A program that uses house calls to treat seniors with multiple chronic conditions saved Medicare $25 million in its first year, the Centers for Medicare & Medicaid Services (CMS) announced.
The three-year program, called the Independence at Home Demonstration, requires participating primary care practices to "make in-home visits tailored to an individual patient's needs and coordinate their care," according to a CMS fact sheet.
"This is a great common sense way for Medicare beneficiaries to get better quality care with smarter spending from Medicare," CMS Acting Administrator Andy Slavitt said in the announcement.
In its first year, the program involved 17 primary care practices and more than 8,400 Medicare beneficiaries.
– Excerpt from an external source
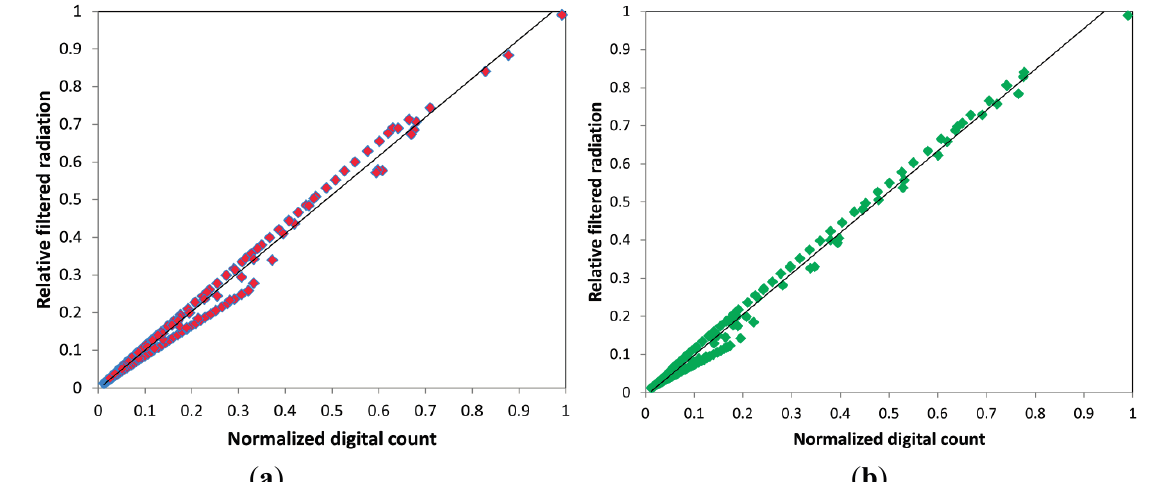
Figure 5. Normalized digital count VS. Relative filtered radiation received for the four channels ( a ) Red; ( b ) Green; ( c ) Blue; ( d )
The care-quality improvements were promising: Four of the practices met all six quality measures and all 17 improved care quality in at least three.
The program saved Medicare an average of $3,070 per participating beneficiary for a total savings of $25 million. Nine of the participating practices are set to receive a total of $11.7 million in incentive payments because they met their individual cost-saving benchmark, the announcement states. The Visiting Physicians Association of Flint, Michigan, will receive the biggest payout, as it is due to receive $2,915,062, according to the first-year results.
House calls, once an old-fashioned concept, have enjoyed a renaissance thanks to the healthcare industry's push toward value-based care models. Some programs use emergency responders to conduct home visits and thus cut down on hospital readmissions and ED use, and Humana has also made a push to encourage in-home treatment for chronically ill seniors. Yet their past use as part of the Medicare Advantage program has drawn scrutiny because of the profits they can drive.